Complete the following:
A - Translate into French the following sentence from the passage about a walk along the Brighton seafront: "I went for a massive walk the other day, along the Brighton seafront, and i must say, it was one of the best walks i've ever been on."
B - Reproduce everything in the passage about a walk along the Brighton seafront from "Friday, 24 April" down to "the beat generation.".

Friday, 24 April 2009

Won't you cut through the clouds?

I went for a massive walk the other day, along the Brighton seafront, and i must say, it was one of the best walks i've ever been on. I was listening to 'Plans' by 'Death Cab For Cutie' and everything was so peaceful and beautiful. The sun was shining, the water was glistening, and everyone held smiles on their faces as if it were their last. I found an amazing ice cream parlour/bar hidden behind a few buildings, called 'Morocco's', i didn't go in as i want to hang out there with my lady or a group of friends and pretend we're characters from the 'Rum Diary'. Not exactly how i imagine the bar to be in that novel, but 'Morocco's' has character, and is run down enough to be written about by an author from the beat generation.

Excerpted data:
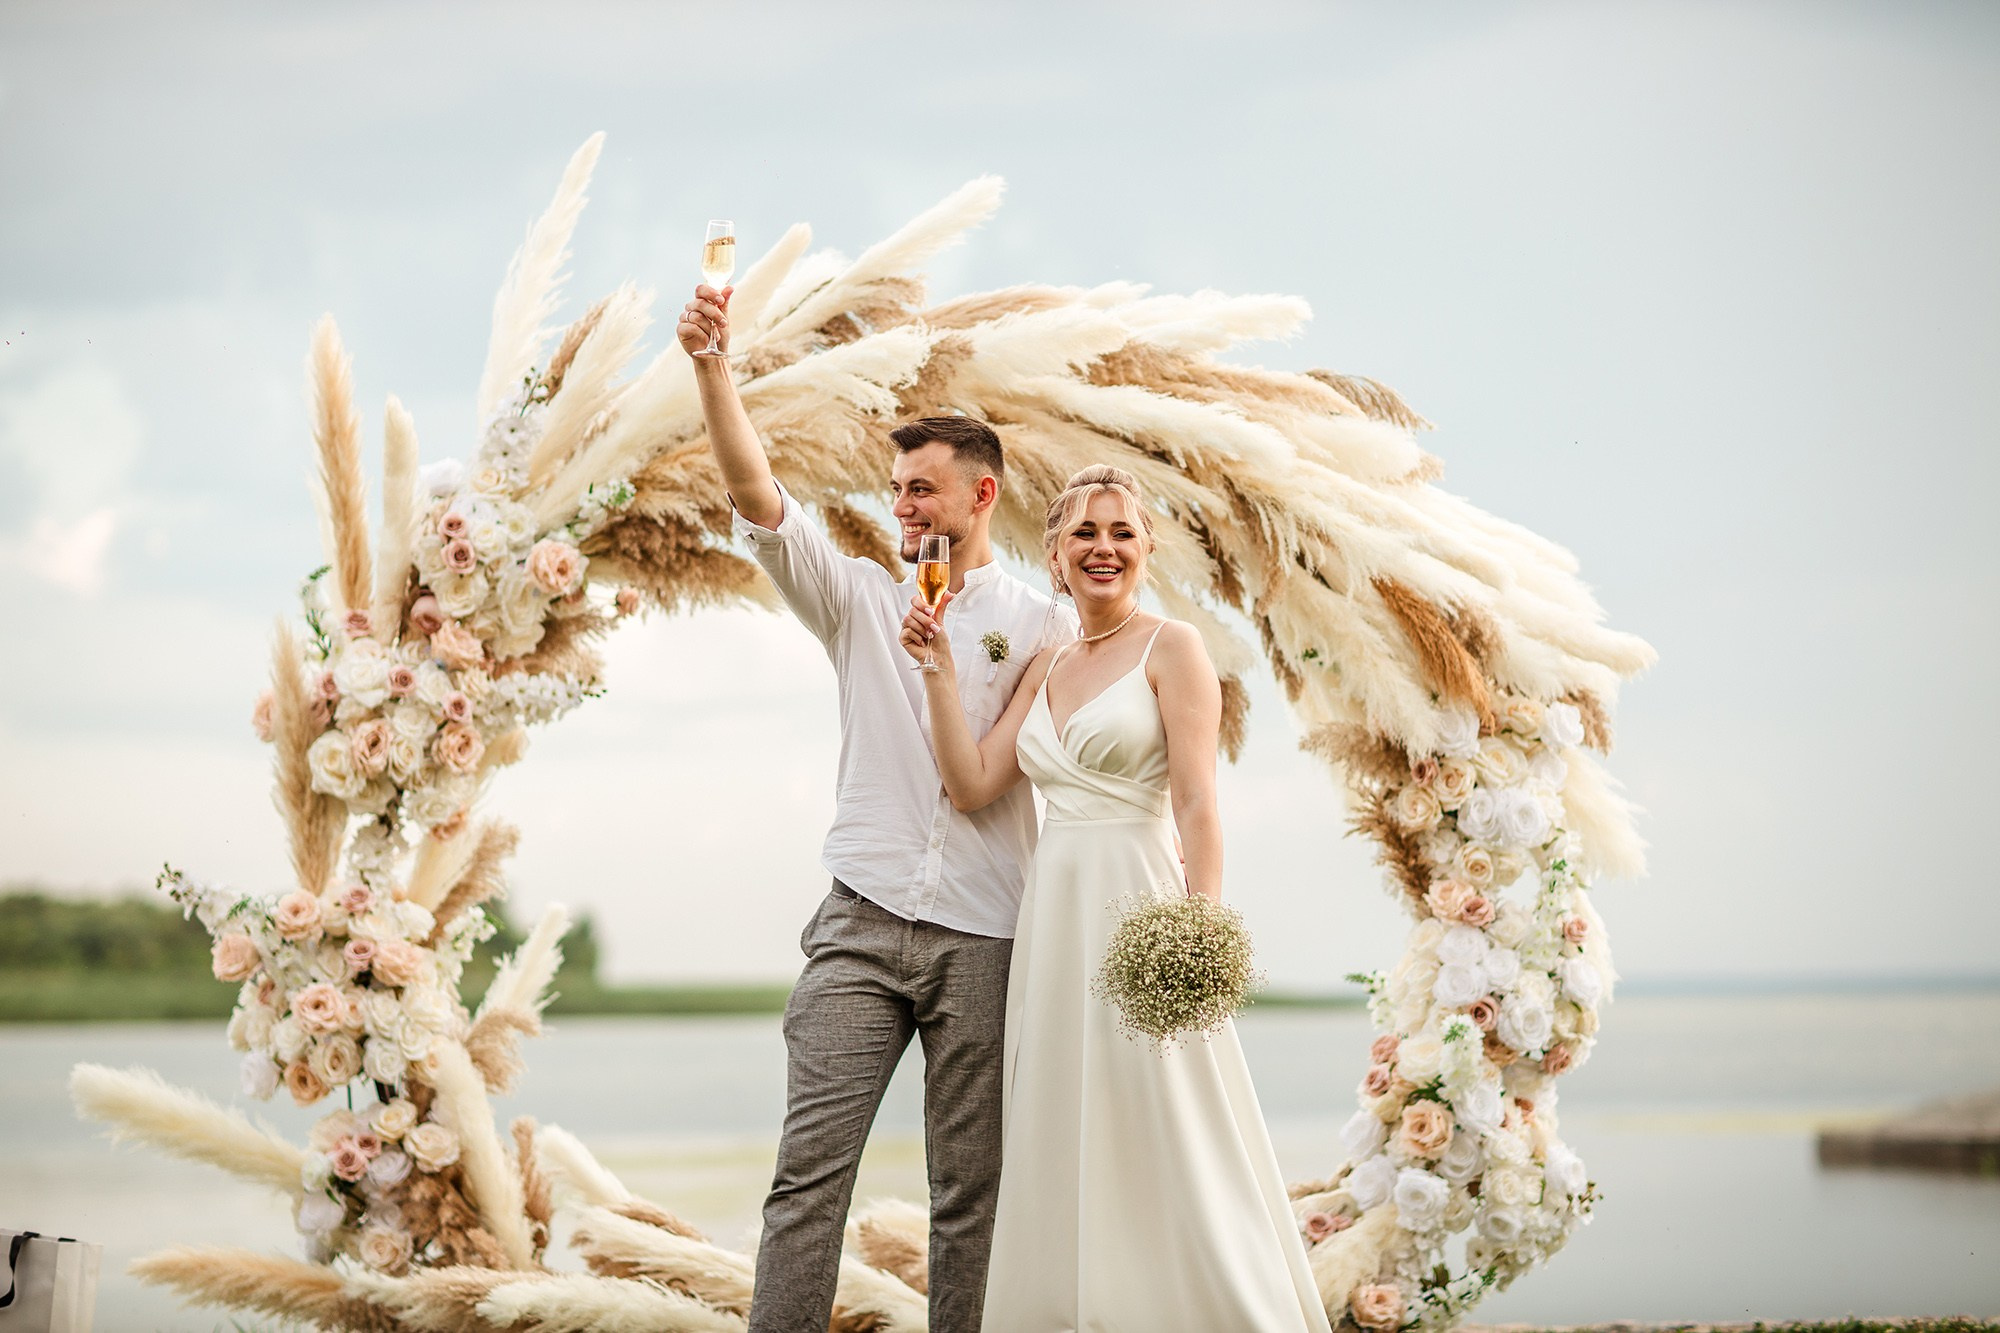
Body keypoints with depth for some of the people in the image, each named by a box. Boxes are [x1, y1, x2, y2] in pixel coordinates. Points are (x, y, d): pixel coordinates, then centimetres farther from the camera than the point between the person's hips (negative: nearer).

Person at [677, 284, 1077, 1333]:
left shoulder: (1041, 627, 9)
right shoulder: (860, 598, 12)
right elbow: (757, 499, -1)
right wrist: (713, 363, -14)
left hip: (986, 939, -1)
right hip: (861, 927, 1)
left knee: (970, 1190, 3)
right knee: (810, 1167, -9)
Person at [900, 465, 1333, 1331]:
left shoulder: (1170, 649, -2)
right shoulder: (1048, 669, 17)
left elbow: (1197, 804, -10)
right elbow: (973, 787, 10)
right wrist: (938, 669, 4)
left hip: (1137, 903, -7)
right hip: (1052, 913, 7)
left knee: (1163, 1153, -7)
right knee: (1063, 1155, 7)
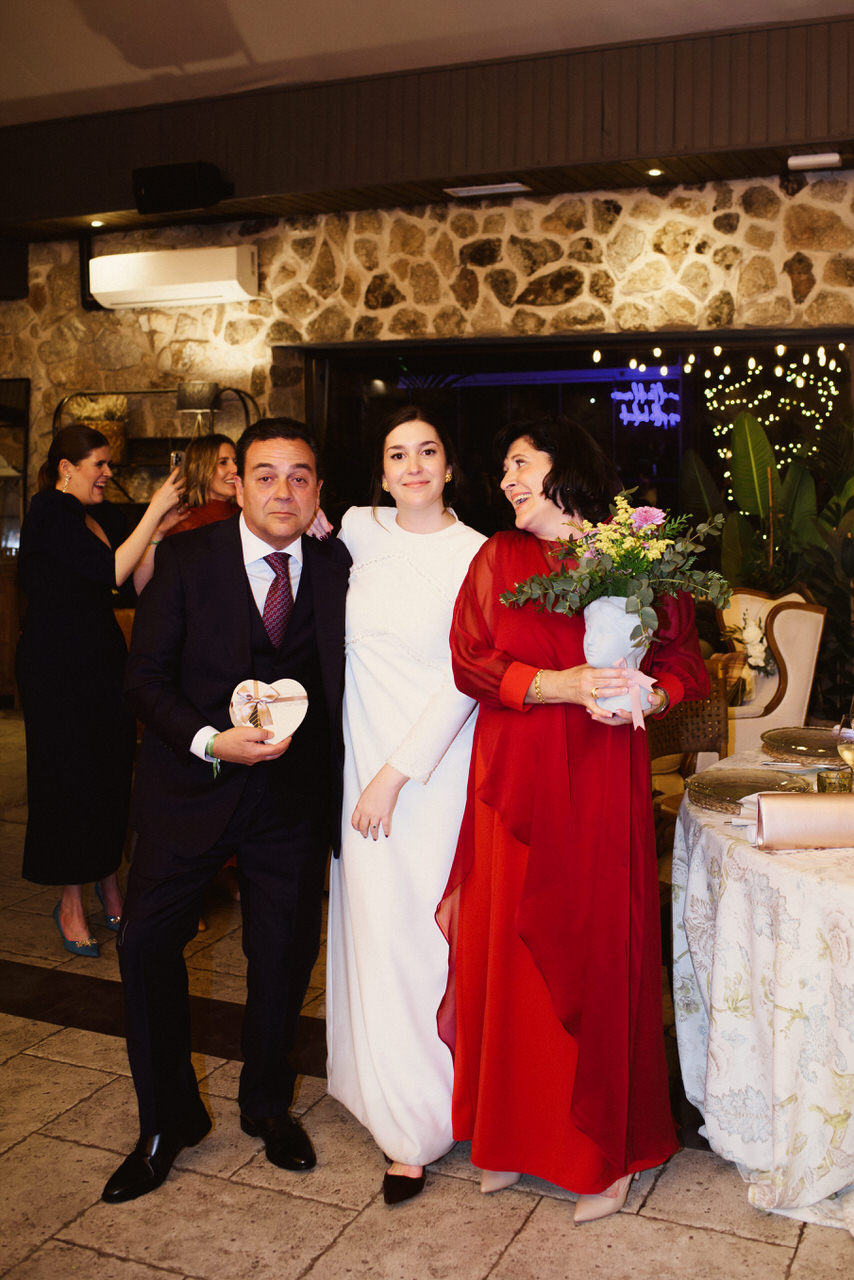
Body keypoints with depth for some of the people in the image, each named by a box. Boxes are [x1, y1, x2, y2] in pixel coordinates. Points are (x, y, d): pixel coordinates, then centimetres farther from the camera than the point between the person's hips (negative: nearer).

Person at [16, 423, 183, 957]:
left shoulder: (92, 517, 15)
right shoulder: (51, 510, -11)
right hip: (58, 667, -8)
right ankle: (72, 904, 12)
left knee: (111, 773, 9)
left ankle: (109, 888, 21)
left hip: (102, 662, 8)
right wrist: (155, 512, -18)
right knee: (70, 777, 0)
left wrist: (160, 532, 2)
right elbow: (111, 573, -21)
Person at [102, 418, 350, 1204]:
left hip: (293, 793, 1)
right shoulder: (186, 559, -5)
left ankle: (267, 1104, 37)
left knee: (286, 951, 11)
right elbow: (146, 677, -7)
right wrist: (209, 742, -20)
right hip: (191, 785, 0)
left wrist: (347, 784, -14)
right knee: (148, 940, 1)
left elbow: (347, 680, 0)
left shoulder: (338, 570, -2)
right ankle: (168, 1119, 24)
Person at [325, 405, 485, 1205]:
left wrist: (395, 775, -14)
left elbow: (464, 680, -12)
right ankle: (389, 1097, 27)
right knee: (372, 924, 9)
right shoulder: (358, 532, 4)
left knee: (418, 932, 0)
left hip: (435, 765, -4)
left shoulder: (476, 555, -8)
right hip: (363, 758, 4)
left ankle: (418, 1126, 15)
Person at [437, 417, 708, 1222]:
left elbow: (685, 662, 4)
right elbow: (471, 663, -3)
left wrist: (647, 697, -16)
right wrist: (561, 685, -16)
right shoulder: (498, 559, 7)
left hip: (603, 782, -1)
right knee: (511, 947, 7)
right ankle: (512, 1131, 26)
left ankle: (605, 1150, 21)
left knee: (601, 950, 3)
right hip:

Answers for the tasks:
A - L'autre jour, j'ai fait une très longue promenade le long du front de mer de Brighton, et je dois dire que ce fut l'une des meilleures promenades que j'aie jamais faites.

B -
Friday, 24 April 2009

Won't you cut through the clouds?

I went for a massive walk the other day, along the Brighton seafront, and i must say, it was one of the best walks i've ever been on. I was listening to 'Plans' by 'Death Cab For Cutie' and everything was so peaceful and beautiful. The sun was shining, the water was glistening, and everyone held smiles on their faces as if it were their last. I found an amazing ice cream parlour/bar hidden behind a few buildings, called 'Morocco's', i didn't go in as i want to hang out there with my lady or a group of friends and pretend we're characters from the 'Rum Diary'. Not exactly how i imagine the bar to be in that novel, but 'Morocco's' has character, and is run down enough to be written about by an author from the beat generation.